The consequence of their refusal was an immediate declaration of war against them by the Cherokees – but, through the intercession of Col Arbuckle, they have consented to suspend hostilities for the space of three months, for the purpose of giving the Osages further time to deliberate upon the matter and for the appointment of an Agent and receipt of instructions from Washington, which, it is hoped, may have a tendency to prevent an effusion of blood between the parties.
Indian Newspaper
A weekly Newspaper is about to be issued at New Echota, in the Cherokee Nation, to be called “The Cherokee Phoenix.” A part of the paper is to be printed in the Cherokee language, according to an Alphabet lately invented by a native Cherokee.

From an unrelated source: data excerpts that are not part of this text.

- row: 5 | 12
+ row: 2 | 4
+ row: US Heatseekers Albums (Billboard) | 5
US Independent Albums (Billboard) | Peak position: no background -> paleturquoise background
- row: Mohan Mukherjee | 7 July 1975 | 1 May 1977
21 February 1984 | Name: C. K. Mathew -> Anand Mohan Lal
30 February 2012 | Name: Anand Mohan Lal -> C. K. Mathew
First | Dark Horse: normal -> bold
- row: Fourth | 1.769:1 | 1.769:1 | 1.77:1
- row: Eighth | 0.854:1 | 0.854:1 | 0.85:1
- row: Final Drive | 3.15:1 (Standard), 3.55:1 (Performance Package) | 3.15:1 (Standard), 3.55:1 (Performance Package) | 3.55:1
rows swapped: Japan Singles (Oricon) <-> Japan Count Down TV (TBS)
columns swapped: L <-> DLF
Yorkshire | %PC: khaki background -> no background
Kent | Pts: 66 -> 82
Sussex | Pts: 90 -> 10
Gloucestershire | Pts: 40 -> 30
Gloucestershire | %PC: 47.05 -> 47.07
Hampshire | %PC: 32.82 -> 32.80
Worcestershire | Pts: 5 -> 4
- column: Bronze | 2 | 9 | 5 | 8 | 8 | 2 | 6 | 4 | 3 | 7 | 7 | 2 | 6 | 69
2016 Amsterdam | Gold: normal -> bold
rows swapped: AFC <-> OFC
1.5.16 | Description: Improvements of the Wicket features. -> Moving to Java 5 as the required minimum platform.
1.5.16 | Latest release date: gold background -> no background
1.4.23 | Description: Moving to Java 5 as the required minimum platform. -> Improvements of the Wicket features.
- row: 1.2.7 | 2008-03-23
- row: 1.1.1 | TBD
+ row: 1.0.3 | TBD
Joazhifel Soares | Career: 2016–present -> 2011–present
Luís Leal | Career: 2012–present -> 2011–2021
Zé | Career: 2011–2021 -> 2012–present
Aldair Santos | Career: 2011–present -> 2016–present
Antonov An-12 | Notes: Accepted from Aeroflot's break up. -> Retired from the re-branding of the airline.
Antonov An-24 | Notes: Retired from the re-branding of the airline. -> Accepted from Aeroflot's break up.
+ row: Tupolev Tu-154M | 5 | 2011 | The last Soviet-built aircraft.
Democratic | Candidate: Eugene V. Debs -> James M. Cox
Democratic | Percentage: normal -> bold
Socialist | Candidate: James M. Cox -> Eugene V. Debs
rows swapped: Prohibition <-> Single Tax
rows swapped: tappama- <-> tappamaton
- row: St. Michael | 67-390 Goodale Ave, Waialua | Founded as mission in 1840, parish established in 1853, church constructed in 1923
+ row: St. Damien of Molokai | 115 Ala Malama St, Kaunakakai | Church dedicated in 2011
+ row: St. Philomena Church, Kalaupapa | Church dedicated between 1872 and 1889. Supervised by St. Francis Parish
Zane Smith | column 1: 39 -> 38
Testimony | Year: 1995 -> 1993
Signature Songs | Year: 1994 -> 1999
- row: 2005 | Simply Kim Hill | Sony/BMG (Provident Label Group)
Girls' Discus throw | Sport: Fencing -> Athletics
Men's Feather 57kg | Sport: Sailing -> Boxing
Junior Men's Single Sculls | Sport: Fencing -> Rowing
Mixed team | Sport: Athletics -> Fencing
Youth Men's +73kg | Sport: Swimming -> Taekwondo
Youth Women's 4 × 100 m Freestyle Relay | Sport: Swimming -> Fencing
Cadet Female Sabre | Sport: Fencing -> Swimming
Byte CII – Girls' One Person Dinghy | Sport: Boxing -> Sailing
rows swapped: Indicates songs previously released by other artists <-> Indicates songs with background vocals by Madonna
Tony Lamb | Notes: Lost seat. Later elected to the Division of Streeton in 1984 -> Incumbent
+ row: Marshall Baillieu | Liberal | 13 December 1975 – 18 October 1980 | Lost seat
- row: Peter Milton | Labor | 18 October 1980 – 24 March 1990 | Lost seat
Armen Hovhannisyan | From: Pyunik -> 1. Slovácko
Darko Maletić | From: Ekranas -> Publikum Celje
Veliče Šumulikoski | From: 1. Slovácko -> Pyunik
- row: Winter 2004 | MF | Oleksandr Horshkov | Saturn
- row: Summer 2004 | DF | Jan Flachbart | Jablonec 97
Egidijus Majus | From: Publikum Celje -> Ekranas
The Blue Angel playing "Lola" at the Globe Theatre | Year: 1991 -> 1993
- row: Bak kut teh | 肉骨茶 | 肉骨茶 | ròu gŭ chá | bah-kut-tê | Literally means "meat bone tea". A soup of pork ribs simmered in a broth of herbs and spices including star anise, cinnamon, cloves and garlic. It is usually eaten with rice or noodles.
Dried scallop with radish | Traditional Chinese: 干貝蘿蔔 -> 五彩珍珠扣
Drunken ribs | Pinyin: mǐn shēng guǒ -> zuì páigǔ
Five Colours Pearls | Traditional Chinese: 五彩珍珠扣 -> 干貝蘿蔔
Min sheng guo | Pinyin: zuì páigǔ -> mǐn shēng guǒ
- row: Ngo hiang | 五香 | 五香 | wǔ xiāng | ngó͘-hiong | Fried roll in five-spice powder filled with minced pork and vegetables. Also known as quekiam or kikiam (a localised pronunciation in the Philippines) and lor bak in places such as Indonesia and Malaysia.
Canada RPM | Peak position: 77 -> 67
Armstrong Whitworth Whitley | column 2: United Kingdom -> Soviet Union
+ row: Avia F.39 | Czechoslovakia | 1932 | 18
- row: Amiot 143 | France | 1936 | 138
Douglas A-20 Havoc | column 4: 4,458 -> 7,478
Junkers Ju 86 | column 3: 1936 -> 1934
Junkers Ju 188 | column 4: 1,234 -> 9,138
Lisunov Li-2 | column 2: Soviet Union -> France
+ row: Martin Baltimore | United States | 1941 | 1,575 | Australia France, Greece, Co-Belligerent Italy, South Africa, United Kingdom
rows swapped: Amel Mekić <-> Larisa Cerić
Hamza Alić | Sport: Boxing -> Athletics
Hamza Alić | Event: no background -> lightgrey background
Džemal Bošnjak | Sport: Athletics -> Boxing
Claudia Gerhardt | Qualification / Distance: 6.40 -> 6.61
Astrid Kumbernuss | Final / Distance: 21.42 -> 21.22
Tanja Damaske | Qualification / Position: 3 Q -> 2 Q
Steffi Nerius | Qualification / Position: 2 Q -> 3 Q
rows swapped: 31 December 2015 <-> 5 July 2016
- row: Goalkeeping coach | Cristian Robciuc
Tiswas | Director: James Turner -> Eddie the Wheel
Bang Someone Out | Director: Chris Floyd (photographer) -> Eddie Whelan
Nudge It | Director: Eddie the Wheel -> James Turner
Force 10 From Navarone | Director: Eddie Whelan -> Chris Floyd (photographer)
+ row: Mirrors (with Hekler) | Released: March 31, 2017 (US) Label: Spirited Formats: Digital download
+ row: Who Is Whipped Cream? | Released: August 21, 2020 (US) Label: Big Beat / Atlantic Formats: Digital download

The price of the paper is to be two dollars and a half, if paid in advance, and the first number is expected to appear within the first week in the next month.
[Republican Compiler, Gettysburg, PA, January 2, 1828 - NP - Sub by a FoFG]

The Cherokees
The Adams Sentinel (Gettysburg, PA)
July 22, 1833
Page 3 Column 2

– We have this morning received a letter from a Cherokee Indian, dated New Echota, June 21st, from which we make the following extract:
"The Cherokees will make a strong effort at the next Congress for a definitive adjustment of the stupendous robbery of our property by the State of Georgia; and it is intended to present to the American people, the manner in which this property has been gambled off by the State. Hitherto words have had but comparatively little effect on the public mind, when we have been detailing the darkest crime ever perpetrated upon an unoffending people." – N.Y. Com. Adv.
[submitted by Nancy Piper]
Frank Conseen
Hon. Frank Conseen , a prominent citizen of the Cherokee Nation , is dead.

["Mexa Evening Ledger" - August 8, 1899 - Submitted by Tina Easley]
Richard Taylor
Death of a Cherokee Chief.
Richard Taylor, Second Chief of the Cherokee Nation, died at Tahlequah on the 19th ultimo. The Cherokee Advocate states that from his youth he has been more or less engaged in public capacities - such as United States Interpreter, Delegate to the Federal Government, member of the National Committee, Executive Committee, and two years since he was elected Second Chief of the nation. He was captain of a company of Cherokees under Gen. Jackson in the Creek war. At the time of his death he was a member of the Presbyterian Church, of which he had been an exemplary member for many years.